**Given records**

++++

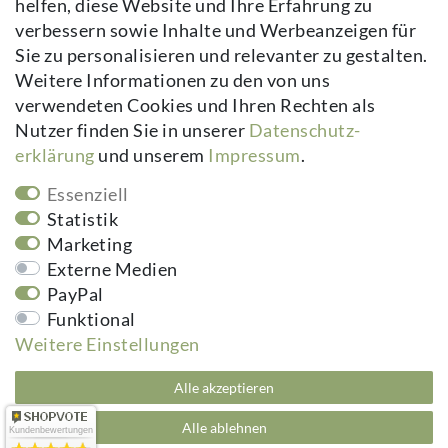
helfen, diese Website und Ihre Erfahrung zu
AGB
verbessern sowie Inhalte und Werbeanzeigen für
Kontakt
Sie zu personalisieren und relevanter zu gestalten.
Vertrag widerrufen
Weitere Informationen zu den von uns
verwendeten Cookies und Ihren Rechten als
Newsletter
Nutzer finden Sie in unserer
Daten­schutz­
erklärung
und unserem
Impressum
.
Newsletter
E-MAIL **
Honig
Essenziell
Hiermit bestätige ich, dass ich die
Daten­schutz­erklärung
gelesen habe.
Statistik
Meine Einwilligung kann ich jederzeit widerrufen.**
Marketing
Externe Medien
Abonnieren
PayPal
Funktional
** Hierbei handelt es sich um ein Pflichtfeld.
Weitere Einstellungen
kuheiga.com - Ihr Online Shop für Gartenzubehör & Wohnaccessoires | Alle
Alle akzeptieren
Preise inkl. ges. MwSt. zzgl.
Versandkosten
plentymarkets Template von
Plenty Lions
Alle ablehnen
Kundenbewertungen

++++

**What to produce**
All lines from the one that holds "Vertrag widerrufen" through the end of the records are to be returned exactly, including both boundary lines, and no others.

**Answer space**
Vertrag widerrufen
Weitere Informationen zu den von uns
verwendeten Cookies und Ihren Rechten als
Newsletter
Nutzer finden Sie in unserer
Daten­schutz­
erklärung
und unserem
Impressum
.
Newsletter
E-MAIL **
Honig
Essenziell
Hiermit bestätige ich, dass ich die
Daten­schutz­erklärung
gelesen habe.
Statistik
Meine Einwilligung kann ich jederzeit widerrufen.**
Marketing
Externe Medien
Abonnieren
PayPal
Funktional
** Hierbei handelt es sich um ein Pflichtfeld.
Weitere Einstellungen
kuheiga.com - Ihr Online Shop für Gartenzubehör & Wohnaccessoires | Alle
Alle akzeptieren
Preise inkl. ges. MwSt. zzgl.
Versandkosten
plentymarkets Template von
Plenty Lions
Alle ablehnen
Kundenbewertungen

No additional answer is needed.